● **Consigne 1**:
D'après le passage extrait, pourquoi Louis XI devait-il briser la puissance bourguignonne ? Répondez en une à trois phrases.
● **Consigne 2**:
Dans le passage extrait, à quelle puissance les Pays-Bas passent-ils après la maison d'Autriche ?
● **Consigne 3**:
Reformulez sous forme de liste le paragraphe du passage extrait qui commence par « À la fin du moyen âge », en conservant ses faits principaux.

─── Passage extrait

Louis XI réussit à briser cette puissance, qui interdisait à la France tout progrès du côté de l'Est, et même lui enlevait des positions acquises, puisque la limite de l'État bourguignon, au nord de la France, fut portée un moment jusqu'à la Somme. La France rentra dans son bien en reprenant le duché de Bourgogne et les villes de la Somme.

À la fin du moyen âge, affranchi des Anglais, débarrassé de l'ancienne féodalité, uni, fort, il semble que notre pays doive se tourner vers le Nord et vers l'Est. Une ambition, qui n'avait fait que sommeiller, se réveille un moment: reprendre pour le royaume les frontières de la Gaule. Mais nos rois sont saisis de la folie, à jamais déplorable pour la France et l'Italie, des guerres italiennes, qui deviendront bientôt européennes. Ils laissent passer l'heure opportune. La Confédération suisse et la Savoie se fortifient. Les Pays-Bas sont portés par la fille de Charles le Téméraire dans la maison d'Autriche, pour passer ensuite à l'Espagne. Chaque entreprise de la France sur ces contrées provoquera des guerres générales.

──────
─── Enregistrements fournis

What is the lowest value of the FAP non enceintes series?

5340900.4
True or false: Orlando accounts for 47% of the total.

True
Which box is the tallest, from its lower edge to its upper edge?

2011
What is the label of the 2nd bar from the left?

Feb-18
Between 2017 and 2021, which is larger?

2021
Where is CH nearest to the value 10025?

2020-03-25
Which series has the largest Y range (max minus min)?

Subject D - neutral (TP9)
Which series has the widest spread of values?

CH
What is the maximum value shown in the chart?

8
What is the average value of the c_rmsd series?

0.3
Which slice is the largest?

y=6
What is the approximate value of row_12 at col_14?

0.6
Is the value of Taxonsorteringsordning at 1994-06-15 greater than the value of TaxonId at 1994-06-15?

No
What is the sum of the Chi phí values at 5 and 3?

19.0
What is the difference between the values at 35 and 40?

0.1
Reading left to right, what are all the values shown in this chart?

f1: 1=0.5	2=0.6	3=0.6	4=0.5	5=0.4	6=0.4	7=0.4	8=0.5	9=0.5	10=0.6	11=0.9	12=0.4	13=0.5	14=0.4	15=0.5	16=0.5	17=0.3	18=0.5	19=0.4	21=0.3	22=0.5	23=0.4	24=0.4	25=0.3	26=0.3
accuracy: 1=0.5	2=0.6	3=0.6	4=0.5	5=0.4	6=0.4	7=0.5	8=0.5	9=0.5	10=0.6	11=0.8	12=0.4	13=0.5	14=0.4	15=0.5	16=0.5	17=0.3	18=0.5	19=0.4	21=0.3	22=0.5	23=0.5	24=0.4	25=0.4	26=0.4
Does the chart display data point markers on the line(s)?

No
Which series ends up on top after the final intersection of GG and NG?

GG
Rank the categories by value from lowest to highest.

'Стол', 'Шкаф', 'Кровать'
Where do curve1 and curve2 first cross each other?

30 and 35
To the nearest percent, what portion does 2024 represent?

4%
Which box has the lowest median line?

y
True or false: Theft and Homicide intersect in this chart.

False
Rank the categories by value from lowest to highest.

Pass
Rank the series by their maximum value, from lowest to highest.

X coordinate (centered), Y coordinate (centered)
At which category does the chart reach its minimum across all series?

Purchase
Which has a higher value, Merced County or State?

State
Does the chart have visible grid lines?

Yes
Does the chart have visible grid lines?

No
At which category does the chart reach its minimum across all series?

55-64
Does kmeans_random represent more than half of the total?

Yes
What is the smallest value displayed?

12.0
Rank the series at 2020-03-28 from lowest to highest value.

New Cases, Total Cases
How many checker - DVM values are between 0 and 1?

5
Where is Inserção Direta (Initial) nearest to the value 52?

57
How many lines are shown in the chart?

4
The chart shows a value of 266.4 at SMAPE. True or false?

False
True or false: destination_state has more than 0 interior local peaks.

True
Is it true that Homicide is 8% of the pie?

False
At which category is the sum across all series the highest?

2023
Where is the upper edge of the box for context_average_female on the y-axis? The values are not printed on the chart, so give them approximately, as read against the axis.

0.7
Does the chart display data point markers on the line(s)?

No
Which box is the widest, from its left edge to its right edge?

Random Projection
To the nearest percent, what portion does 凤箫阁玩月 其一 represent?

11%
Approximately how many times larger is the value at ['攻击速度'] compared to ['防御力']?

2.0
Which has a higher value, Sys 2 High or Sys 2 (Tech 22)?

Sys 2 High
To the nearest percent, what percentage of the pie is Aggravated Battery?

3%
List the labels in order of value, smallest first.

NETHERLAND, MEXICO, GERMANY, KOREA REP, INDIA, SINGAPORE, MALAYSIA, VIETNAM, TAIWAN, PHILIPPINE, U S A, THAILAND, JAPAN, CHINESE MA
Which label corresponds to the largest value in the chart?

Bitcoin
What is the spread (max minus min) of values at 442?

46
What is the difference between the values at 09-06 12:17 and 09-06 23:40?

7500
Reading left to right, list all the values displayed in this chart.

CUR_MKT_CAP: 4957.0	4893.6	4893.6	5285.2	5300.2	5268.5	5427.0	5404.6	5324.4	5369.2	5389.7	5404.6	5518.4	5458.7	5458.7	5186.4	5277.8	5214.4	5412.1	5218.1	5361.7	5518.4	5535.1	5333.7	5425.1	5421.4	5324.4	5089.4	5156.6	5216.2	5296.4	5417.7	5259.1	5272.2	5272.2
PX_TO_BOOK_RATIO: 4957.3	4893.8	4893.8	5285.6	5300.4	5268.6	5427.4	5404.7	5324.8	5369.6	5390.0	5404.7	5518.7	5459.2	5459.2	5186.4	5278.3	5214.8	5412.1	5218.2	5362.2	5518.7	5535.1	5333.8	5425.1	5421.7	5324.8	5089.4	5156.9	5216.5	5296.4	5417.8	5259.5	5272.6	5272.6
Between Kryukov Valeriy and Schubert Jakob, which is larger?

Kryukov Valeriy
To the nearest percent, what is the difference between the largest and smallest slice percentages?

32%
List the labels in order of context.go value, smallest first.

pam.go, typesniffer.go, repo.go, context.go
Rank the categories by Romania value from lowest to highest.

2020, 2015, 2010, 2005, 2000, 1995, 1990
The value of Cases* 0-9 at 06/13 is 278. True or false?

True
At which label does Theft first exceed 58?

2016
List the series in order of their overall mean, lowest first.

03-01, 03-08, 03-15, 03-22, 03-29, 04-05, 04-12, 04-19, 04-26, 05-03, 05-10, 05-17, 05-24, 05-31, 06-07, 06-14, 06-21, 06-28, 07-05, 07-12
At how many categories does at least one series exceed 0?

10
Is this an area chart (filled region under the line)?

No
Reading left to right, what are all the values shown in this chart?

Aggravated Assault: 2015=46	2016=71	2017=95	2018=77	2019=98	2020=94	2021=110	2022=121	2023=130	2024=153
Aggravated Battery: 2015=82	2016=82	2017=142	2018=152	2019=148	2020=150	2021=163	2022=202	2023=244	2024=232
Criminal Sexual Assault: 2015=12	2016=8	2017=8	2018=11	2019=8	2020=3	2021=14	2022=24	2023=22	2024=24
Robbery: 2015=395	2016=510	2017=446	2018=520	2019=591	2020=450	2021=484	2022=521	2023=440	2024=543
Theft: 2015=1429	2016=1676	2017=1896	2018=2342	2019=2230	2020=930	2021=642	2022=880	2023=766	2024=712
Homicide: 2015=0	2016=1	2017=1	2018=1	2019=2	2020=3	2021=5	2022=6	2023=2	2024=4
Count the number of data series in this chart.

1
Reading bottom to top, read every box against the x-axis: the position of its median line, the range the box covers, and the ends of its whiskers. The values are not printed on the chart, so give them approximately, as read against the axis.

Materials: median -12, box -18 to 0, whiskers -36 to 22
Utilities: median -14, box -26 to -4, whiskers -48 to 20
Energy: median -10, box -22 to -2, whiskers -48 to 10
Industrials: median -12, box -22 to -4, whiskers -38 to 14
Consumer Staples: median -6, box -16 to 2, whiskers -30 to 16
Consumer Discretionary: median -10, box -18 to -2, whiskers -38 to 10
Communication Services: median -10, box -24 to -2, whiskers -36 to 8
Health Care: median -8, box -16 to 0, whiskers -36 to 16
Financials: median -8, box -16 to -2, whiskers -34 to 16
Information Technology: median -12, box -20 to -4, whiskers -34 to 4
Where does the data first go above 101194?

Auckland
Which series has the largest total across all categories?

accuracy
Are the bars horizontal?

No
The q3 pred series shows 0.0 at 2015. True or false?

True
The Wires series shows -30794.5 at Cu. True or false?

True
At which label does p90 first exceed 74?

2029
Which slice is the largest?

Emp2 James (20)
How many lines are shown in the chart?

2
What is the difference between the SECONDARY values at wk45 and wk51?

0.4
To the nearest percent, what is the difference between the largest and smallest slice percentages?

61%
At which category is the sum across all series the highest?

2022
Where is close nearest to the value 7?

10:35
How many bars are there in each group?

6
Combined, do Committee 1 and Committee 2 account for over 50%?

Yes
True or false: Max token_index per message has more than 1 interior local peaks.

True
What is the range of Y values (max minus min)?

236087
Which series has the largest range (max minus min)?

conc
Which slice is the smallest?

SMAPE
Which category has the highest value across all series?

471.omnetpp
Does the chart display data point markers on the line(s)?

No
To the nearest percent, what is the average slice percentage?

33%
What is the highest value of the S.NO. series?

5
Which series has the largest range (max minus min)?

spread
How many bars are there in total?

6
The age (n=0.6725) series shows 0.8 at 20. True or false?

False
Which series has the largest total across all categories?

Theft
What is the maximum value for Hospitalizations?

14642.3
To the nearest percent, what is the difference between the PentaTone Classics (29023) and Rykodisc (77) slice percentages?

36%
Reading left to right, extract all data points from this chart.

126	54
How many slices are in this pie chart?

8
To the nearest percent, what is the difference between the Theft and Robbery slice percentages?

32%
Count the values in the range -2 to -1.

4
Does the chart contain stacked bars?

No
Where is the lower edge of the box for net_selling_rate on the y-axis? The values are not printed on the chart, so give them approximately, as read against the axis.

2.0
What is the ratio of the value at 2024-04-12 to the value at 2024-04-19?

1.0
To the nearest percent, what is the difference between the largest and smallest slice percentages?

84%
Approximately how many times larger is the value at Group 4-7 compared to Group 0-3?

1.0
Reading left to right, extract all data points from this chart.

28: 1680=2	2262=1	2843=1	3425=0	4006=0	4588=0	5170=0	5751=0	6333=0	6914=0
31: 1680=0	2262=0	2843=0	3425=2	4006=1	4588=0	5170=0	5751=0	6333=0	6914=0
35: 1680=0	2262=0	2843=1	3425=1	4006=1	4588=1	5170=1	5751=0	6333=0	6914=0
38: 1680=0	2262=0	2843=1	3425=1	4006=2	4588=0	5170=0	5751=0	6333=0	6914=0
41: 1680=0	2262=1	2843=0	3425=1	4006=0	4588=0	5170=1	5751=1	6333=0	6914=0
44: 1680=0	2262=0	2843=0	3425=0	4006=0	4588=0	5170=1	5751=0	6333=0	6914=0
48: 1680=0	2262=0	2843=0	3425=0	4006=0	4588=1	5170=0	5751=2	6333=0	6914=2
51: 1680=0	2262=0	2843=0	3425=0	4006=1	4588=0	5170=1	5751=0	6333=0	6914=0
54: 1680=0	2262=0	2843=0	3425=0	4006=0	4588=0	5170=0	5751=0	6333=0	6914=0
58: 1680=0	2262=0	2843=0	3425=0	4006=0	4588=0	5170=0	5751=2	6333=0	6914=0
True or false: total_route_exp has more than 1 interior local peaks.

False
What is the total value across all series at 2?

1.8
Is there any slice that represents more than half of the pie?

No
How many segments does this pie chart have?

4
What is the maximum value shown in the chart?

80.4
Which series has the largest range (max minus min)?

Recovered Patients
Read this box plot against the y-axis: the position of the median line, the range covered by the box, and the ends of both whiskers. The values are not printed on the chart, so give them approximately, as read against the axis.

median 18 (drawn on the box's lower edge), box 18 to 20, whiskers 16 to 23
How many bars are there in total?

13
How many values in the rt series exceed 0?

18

──────

● **Zone de réponse 1**:
Cette puissance interdisait à la France tout progrès du côté de l'Est. Elle lui enlevait même des positions acquises, puisque la limite de l'État bourguignon, au nord de la France, fut portée un moment jusqu'à la Somme.

● **Zone de réponse 2**:
À l'Espagne.

● **Zone de réponse 3**:
- À la fin du moyen âge, la France est affranchie des Anglais, débarrassée de l'ancienne féodalité, unie et forte, et semble devoir se tourner vers le Nord et l'Est.
- Une ambition jusque-là endormie se réveille un moment : reprendre pour le royaume les frontières de la Gaule.
- Les rois se lancent pourtant dans les guerres italiennes, bientôt européennes, et laissent passer l'heure opportune.
- La Confédération suisse et la Savoie se fortifient.
- La fille de Charles le Téméraire porte les Pays-Bas dans la maison d'Autriche, d'où ils passeront ensuite à l'Espagne.
- Chaque entreprise de la France sur ces contrées provoquera des guerres générales.